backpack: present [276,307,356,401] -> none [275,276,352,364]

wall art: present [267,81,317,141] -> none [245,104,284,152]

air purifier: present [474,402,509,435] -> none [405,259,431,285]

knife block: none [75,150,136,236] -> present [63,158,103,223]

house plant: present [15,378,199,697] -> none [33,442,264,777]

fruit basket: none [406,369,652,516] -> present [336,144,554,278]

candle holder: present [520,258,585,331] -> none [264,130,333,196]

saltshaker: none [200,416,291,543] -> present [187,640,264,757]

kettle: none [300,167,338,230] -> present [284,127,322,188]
######
Retype exactly the lines of the data above, starting at its first line and finishing with the line that has "house plant: present" in it.

backpack: present [276,307,356,401] -> none [275,276,352,364]

wall art: present [267,81,317,141] -> none [245,104,284,152]

air purifier: present [474,402,509,435] -> none [405,259,431,285]

knife block: none [75,150,136,236] -> present [63,158,103,223]

house plant: present [15,378,199,697] -> none [33,442,264,777]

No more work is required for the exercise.